Every major financial crime enforcement action of the past decade — from the Binance settlement to the TD Bank guilty plea — has involved, at its core, the filing or non-filing of Suspicious Activity Reports. The BSA requires financial institutions to file SARs when they detect transactions that may involve money laundering, terrorist financing, fraud, or other specified unlawful activities. TD Bank’s failure to file thousands of SARs was central to its $3.1 billion penalty. Binance’s failure to file over 100,000 was central to its $4.3 billion resolution.
Yet despite being the cornerstone of the entire anti-money laundering framework, the SAR process remains poorly understood outside of compliance departments. Here is how it actually works.
What a SAR contains
A SAR is a structured document filed by a financial institution with FinCEN (in the United States) or the equivalent Financial Intelligence Unit in other jurisdictions. It describes the suspicious activity, identifies the parties involved to the extent known, provides the dollar amounts and dates, and explains why the institution believes the activity is suspicious.
The narrative section is the most important part. This is where the compliance analyst explains, in plain language, what they observed and why it triggered concern. A good SAR narrative tells a story: the customer opened an account, deposited funds in a pattern consistent with structuring, transferred money to a high-risk jurisdiction, and withdrew the funds in cash at a branch in a different state — all within a week. The narrative connects the dots.
The quality of SAR narratives varies enormously. At well-resourced institutions, analysts receive training in investigative writing and are expected to produce narratives that could be understood by a law enforcement agent unfamiliar with the case. At under-resourced institutions, narratives can be formulaic, vague, or so laden with jargon that they provide little actionable intelligence.
Who reads it
SARs are filed with FinCEN, which maintains a database — the BSA database — containing every SAR filed by every institution in the United States. As of recent years, the database receives approximately 4 million SARs annually.
FinCEN does not investigate cases itself. It is an intelligence agency, not a law enforcement agency. Its role is to receive, store, and make available SAR data to authorised law enforcement and regulatory agencies. Over 12,000 authorised users across hundreds of federal, state, and local agencies have access to query the BSA database.
When an FBI agent, an IRS-CI investigator, or a state attorney general’s office opens a financial crime investigation, one of their first steps is typically a BSA database query. They search for SARs filed against the subject, the subject’s associates, or the financial accounts involved. The SARs provide leads — transaction records, account numbers, counterparties, and the filing institution’s own analysis of why the activity was suspicious.

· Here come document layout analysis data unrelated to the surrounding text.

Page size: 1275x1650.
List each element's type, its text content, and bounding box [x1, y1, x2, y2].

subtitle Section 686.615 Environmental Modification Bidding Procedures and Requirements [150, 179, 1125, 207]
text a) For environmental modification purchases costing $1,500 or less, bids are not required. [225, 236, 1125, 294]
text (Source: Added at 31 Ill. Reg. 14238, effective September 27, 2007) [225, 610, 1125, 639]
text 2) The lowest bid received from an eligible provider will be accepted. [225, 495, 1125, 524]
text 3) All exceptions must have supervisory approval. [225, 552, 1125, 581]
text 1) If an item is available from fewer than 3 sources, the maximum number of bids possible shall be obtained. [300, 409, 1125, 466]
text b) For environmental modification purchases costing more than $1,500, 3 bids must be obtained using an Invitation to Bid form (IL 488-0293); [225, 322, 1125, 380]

This is where the quality of the narrative matters. A well-written SAR gives the investigator a roadmap. A poorly written one gives them a data point.
What happens next
Most SARs do not lead to investigations. The volume is simply too large for law enforcement to follow up on every filing. But SARs serve multiple functions beyond triggering individual investigations.
They establish a record. If a customer who was the subject of a SAR in 2020 is arrested for money laundering in 2024, the SAR becomes evidence that the financial institution detected the suspicious activity and reported it — fulfilling its legal obligation. If the institution did not file, the absence of a SAR becomes evidence of a compliance failure.

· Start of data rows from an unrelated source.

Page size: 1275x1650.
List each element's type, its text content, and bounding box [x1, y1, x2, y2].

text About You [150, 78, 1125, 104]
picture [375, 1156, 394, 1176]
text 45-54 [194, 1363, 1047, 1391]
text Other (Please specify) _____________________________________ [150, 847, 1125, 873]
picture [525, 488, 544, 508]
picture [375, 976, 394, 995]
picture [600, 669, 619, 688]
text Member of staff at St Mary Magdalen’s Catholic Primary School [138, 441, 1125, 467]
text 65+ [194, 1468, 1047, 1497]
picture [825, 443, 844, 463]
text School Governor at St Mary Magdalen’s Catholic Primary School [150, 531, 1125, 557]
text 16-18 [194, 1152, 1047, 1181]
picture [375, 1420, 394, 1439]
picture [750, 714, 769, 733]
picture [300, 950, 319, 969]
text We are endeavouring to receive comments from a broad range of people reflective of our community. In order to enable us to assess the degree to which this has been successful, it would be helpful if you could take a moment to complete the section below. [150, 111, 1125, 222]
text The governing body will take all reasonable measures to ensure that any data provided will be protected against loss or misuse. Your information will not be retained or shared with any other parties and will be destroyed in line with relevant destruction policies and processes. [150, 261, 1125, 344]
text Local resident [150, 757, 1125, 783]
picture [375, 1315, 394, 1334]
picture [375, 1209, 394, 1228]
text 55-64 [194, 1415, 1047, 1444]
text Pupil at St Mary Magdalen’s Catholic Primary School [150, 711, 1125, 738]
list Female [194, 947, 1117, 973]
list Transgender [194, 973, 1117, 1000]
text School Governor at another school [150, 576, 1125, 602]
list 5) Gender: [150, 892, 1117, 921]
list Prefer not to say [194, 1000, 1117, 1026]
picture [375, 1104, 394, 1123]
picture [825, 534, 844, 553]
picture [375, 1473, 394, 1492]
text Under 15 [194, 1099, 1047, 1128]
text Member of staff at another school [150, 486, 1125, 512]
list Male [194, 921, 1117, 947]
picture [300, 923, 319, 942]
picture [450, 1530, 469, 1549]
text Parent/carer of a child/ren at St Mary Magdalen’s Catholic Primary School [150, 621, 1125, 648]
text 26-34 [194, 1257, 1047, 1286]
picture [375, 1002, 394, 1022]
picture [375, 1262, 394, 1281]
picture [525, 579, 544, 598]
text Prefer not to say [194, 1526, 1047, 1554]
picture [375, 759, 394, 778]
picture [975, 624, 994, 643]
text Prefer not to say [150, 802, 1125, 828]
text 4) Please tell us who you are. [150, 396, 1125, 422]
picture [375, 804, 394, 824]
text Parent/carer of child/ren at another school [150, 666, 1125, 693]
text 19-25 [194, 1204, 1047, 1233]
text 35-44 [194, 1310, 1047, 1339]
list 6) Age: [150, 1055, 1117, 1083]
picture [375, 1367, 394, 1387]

They enable pattern detection. FinCEN and law enforcement agencies use analytical tools to identify patterns across SARs filed by different institutions. A single SAR about an unusual wire transfer may not be actionable. But when twelve institutions file SARs about the same network of shell companies over a six-month period, the aggregate picture becomes investigable.
They inform policy. FinCEN uses SAR data to identify emerging typologies — new methods of money laundering, new terrorist financing channels, new fraud schemes. This analysis feeds back into the advisories and guidance that FinCEN issues to financial institutions, closing the loop.

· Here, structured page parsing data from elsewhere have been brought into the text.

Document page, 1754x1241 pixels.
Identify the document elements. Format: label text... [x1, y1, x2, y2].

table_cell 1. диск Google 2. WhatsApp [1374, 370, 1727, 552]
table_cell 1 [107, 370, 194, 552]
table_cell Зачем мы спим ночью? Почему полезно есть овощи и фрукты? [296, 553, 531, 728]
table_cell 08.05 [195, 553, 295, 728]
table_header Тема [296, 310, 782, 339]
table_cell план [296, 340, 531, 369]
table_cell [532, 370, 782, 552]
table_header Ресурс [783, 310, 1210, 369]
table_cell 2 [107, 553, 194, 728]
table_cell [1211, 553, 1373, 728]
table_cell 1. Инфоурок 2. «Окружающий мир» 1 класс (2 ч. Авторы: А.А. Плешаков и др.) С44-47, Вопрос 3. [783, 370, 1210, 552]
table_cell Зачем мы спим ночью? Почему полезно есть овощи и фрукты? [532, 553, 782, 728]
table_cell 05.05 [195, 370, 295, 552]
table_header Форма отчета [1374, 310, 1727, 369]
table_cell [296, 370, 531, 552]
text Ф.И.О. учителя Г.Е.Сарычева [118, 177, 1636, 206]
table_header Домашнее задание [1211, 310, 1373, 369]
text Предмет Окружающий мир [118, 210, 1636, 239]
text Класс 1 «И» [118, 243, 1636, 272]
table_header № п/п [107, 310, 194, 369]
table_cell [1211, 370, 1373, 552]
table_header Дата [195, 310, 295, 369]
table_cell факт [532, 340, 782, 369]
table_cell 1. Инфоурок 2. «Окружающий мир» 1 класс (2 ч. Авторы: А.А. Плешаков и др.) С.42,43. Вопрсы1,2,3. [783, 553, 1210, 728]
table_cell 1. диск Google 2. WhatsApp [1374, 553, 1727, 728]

Why this matters for crypto
The crypto industry’s relationship with SARs has been contentious. Many crypto exchanges — particularly those operating offshore — have historically filed few or no SARs, either because they were not registered as money services businesses or because they chose to ignore the requirement. The KuCoin plea explicitly noted that the exchange filed zero SARs in the United States despite processing over $5 billion in suspicious transactions.
The consequence of this gap is not abstract. It means that law enforcement agencies investigating crypto-enabled crime — ransomware, darknet markets, sanctions evasion, terrorist financing — are operating with significantly less intelligence than they have for traditional financial crime. The BSA database is rich with data from banks. It is sparse with data from crypto.
This is one of the practical costs of the AML compliance failures that have characterised much of the crypto industry. It is not just a regulatory violation. It is an intelligence gap that makes every financial crime investigation harder.